To prove his point, Rev. Sanders pointed to the Bible.

“In the Bible, the best evidence of that is the old covenant God makes with Abraham,” he said. “After all, He says, ‘I will give you descendants that will number more than the sand by the sea and the stars in the sky.’ That’s a lot of sex. You don’t get descendants without procreation.”

He understands that people are more accustomed to getting their sexual advice from Dr. Phil than from the minister they see in church every Sunday.

“People are not used to hearing the language of sexuality in church,” Rev.

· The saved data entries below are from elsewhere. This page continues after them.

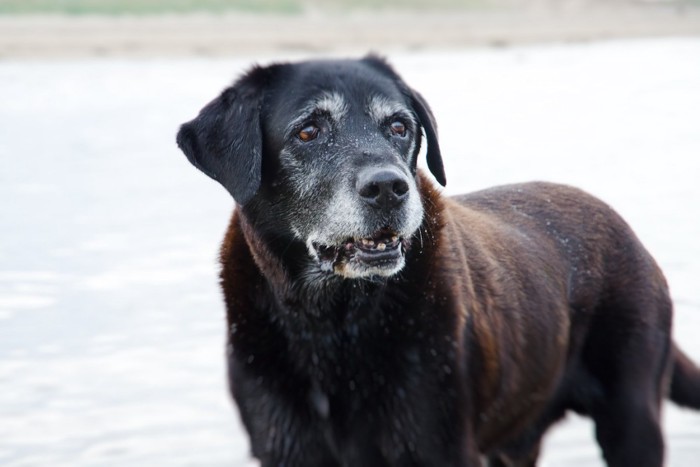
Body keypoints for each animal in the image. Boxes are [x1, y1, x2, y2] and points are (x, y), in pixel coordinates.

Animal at [175, 56, 700, 466]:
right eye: (308, 131)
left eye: (399, 127)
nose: (388, 187)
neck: (333, 322)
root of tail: (625, 228)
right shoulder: (285, 449)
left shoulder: (438, 446)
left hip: (632, 418)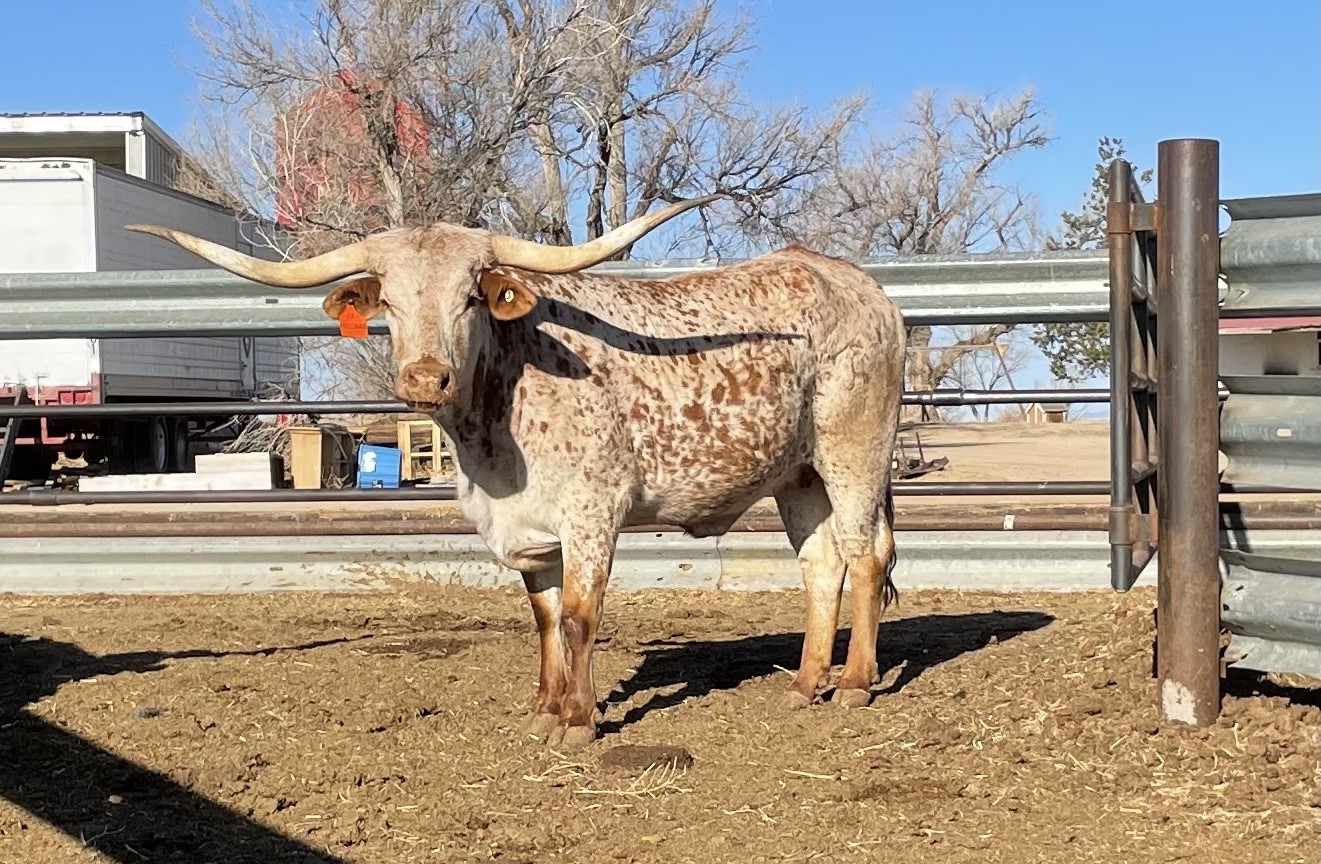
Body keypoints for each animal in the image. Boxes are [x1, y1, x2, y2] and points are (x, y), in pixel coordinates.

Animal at [127, 197, 907, 751]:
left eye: (472, 296)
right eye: (388, 303)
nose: (426, 377)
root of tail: (862, 285)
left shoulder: (593, 513)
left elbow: (582, 616)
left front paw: (579, 721)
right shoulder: (527, 532)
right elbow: (545, 618)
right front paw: (543, 709)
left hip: (854, 451)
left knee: (866, 555)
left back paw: (855, 682)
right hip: (797, 476)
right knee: (821, 564)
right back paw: (805, 682)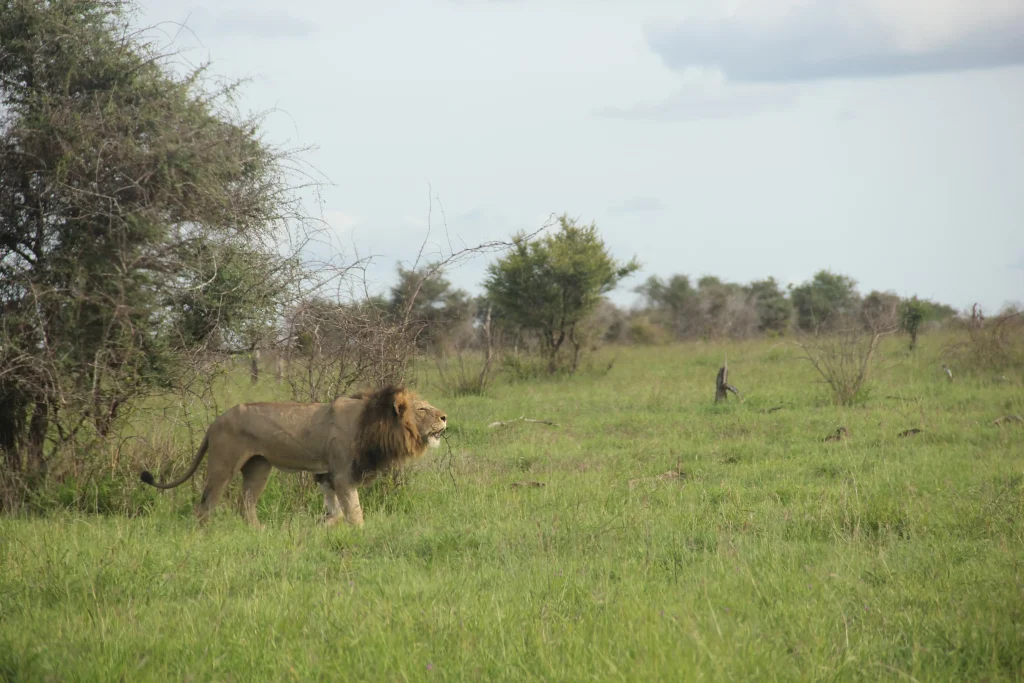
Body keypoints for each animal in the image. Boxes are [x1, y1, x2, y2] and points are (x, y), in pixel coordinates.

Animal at [139, 385, 446, 528]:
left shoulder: (327, 475)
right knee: (205, 505)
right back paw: (207, 534)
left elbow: (335, 511)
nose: (444, 417)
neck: (373, 424)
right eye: (422, 409)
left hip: (258, 467)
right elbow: (354, 512)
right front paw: (360, 532)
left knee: (245, 504)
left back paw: (260, 532)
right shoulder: (343, 474)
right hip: (223, 465)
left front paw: (322, 526)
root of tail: (215, 422)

Sanders said. “But you cannot talk about the Bible and not talk about sexuality.”

The conference was held July 18 through 22 and featured speakers and panelists from around the globe.

Duane Crumb, director of HIV Hope International, told a session that for all of its talk about forgiveness and acceptance, the church can be one of the least accepting places for people with HIV or AIDS.

Many people see the black church as having a special responsibility, given the disproportionate impact HIV/AIDS has on African-Americans.

Although African-Americans represent only 12 percent of the U.S. population, they accounted for 44 percent of new HIV infections and 44 percent of people living with HIV in 2010, according to the Centers for Disease Control and Prevention.

Some people also view HIV as punishment for disobeying what they perceive as God’s instructions. They point to Leviticus 18:22: “Thou shalt not lie with mankind, as with womankind: it is abomination,” and Leviticus 20:13: “If a man also lie with mankind, as he lieth with a woman, both of them have committed an abomination: they shall surely be put to death; their blood shall be upon them.”

But others view that as a selective reading of the Bible.

For example, upworthy.com observes, “Yep. We’ve all heard that Leviticus is where the Bible straight-up says that homosexual behavior is an abomination. And yes, it does. It also says that homosexuals should receive the death penalty (!!!). It also says the same thing about eating pork or shellfish, charging interest on loans, and a whole bunch of other restrictions that were a part of the Old Testament Law Code. But for Christians, the Old Testament doesn’t (dare I say “shouldn’t?”) settle any issue because Romans 10:4 says that Christ is the end of the law. Which is probably why most Christians today eat meat, use credit cards, wear makeup and support equality for women. Because, as Hebrews 8:13 says, the old law is obsolete and aging.”